BEGIN Material for this task
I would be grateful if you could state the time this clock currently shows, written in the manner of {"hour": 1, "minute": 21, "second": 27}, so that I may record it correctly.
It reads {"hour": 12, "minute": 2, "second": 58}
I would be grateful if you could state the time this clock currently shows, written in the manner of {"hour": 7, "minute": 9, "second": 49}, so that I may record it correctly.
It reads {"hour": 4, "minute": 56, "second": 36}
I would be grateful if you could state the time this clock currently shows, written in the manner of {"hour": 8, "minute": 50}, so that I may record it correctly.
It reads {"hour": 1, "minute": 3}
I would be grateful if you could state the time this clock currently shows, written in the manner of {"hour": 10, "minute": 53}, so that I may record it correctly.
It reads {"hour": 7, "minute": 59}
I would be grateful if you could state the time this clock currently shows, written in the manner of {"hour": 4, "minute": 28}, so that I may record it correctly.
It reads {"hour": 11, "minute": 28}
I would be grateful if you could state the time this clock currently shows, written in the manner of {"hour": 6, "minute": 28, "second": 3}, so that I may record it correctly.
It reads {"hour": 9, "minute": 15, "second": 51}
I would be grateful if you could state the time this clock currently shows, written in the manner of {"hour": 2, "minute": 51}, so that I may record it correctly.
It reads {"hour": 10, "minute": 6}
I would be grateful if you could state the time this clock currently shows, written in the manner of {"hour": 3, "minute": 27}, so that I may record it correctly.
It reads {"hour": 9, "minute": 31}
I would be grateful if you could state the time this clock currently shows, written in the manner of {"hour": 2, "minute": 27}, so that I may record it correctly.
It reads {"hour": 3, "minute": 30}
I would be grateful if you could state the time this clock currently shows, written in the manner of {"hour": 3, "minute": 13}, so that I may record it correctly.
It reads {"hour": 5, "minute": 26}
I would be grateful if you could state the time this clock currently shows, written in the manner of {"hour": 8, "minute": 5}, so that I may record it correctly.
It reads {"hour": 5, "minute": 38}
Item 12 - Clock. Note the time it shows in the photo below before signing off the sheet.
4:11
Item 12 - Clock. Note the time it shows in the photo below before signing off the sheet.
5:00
END Material for this task
● **Problem requirements**: Show each line of the listing above that contains the word "second", copied in full.

● **Correct response**:
I would be grateful if you could state the time this clock currently shows, written in the manner of {"hour": 1, "minute": 21, "second": 27}, so that I may record it correctly.
It reads {"hour": 12, "minute": 2, "second": 58}
I would be grateful if you could state the time this clock currently shows, written in the manner of {"hour": 7, "minute": 9, "second": 49}, so that I may record it correctly.
It reads {"hour": 4, "minute": 56, "second": 36}
I would be grateful if you could state the time this clock currently shows, written in the manner of {"hour": 6, "minute": 28, "second": 3}, so that I may record it correctly.
It reads {"hour": 9, "minute": 15, "second": 51}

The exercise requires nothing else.